The very supervision is a management function. Unfortunately, there is no clear
separation between control and supervision functions in the Russian management
and its legal regulation. The analysis of the Federal law of 17 January 1992 No
2202-1 does not allow to identify the essence of the supervising activity: what
is the observation, the checking?
The
inadmissibility of intervention of public authorities in prosecutor's office
activities (Art. 5 of the Federal law of 17 January 1992 No 2202-1) is
unbalanced by certain restrictions. Requirements about the transparency of
administrative processes do not apply
to the prosecutor's office which is not a body of power. From this position,
outside the legal framework there are test actions of the prosecutor's office
of public authorities.
From this position,
actions of the public prosecution checking public authorities are found outside
the legal framework. According to, p. 2 art. 21 of the Federal Law of 17
January 1992 No 2202-1 checks of the law execution are carried out on the basis
of the prosecutorial authorities receiving information about violations of laws
that require the prosecution to take action[v].
However, the procedure of obtaining such information, the activity definition
on the elicited facts are not legislatively settled. Besides, recently there
was a situation that public prosecutor's supervision was exercised without a
binding to the concrete facts of violation of laws, test actions representing a
continuous control of activity (for example, for calendar year). In a difficult
situation there were territorial bodies of the federal authority which
exercised powers in two and more subjects. They experienced the supervising
influence of prosecutors of territorial subjects of the Russian Federation
where powers are realized, and also departments of the Prosecutor General's
office in the federal districts coordinating plans of test actions. The
activities can be carried out on the same basis.
In the
administrative sphere it is possible to allocate the following reasons of the
competition.
Firstly, there is a weak legal basis
of state and administrative activity. Secondly, there is the historically
developed distortion in favor of executive power.

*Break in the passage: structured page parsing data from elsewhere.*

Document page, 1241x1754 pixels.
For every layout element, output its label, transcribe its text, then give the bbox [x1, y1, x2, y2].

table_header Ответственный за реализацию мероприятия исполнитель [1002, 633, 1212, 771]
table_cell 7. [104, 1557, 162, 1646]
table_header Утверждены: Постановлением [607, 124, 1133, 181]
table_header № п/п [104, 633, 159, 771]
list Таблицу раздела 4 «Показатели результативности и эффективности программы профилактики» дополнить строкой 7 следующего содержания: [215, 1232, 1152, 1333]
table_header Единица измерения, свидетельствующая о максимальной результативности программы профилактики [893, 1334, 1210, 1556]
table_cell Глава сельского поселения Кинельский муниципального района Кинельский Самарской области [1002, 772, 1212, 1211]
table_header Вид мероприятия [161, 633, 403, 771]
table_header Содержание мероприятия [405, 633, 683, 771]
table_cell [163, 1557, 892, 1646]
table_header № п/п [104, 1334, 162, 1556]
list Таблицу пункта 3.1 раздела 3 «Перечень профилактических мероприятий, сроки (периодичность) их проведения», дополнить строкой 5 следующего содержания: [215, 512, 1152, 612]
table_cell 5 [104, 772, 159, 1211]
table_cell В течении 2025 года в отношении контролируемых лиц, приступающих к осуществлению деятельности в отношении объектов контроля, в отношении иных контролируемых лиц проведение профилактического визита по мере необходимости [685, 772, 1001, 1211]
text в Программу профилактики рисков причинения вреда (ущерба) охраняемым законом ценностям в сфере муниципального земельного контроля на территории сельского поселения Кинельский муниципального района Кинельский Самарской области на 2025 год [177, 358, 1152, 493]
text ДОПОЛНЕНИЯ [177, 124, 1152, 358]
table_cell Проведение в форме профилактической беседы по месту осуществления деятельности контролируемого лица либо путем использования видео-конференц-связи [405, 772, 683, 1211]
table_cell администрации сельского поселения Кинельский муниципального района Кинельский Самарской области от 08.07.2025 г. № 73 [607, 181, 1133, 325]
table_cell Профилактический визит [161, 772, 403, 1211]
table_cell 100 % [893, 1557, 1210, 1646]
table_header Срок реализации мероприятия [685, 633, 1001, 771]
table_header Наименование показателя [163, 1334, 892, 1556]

Thirdly, one of the main reasons is
the redistribution of public flows of funds. For any state organ funds are
appropriated. From this point of view, the system of state bodies became
similar to a financial pyramid.
In view of the
aforementioned points it is possible to draw the following conclusions.
Firstly, the
norms of the Constitution of state administration should be reviewed in terms
of the system linkages.
Secondly, the
recognition of the competition within the state administration system as
existing, but unacceptable, will require decision-making for the problem
elimination.
Thirdly, the
operational and administrative activity in the country should not depend on the
policy, and should be directed towards the organization of social life.
[i] About protection of the competition:
Federal law of 26 July 2006 No 135-FL (edition of 01 March 2011) // Code of
laws of the Russian Federation. 2006. No 31 (Part 1). Art. 3434; 2011. No 10.
Art. 1281.
[ii] Code of laws of the Russian Federation. 2009 . No 4. Art. 445.
[iii] See: The government regulation of the Russian Federation of 1 June 2004 No
260 (edition of 15 May 2010) "About Regulations of the Government of the
Russian Federation and the Provision on the Russian Government Office" //
Code of laws of the Russian Federation. 2004. No 23. Art. 2313.
[iv] About the public prosecution of the Russian
Federation: Federal law of 17 January 1992 No 2202-1 (edition of 21 November
2011) // Code of laws of the Russian Federation. 1995. No 47. Art. 4472; 2011.
No 48. Art. 6730.
[v] Code of laws
of the Russian Federation. 1995. No 47. Art. 4472; 2011. No 48. Art. 6730.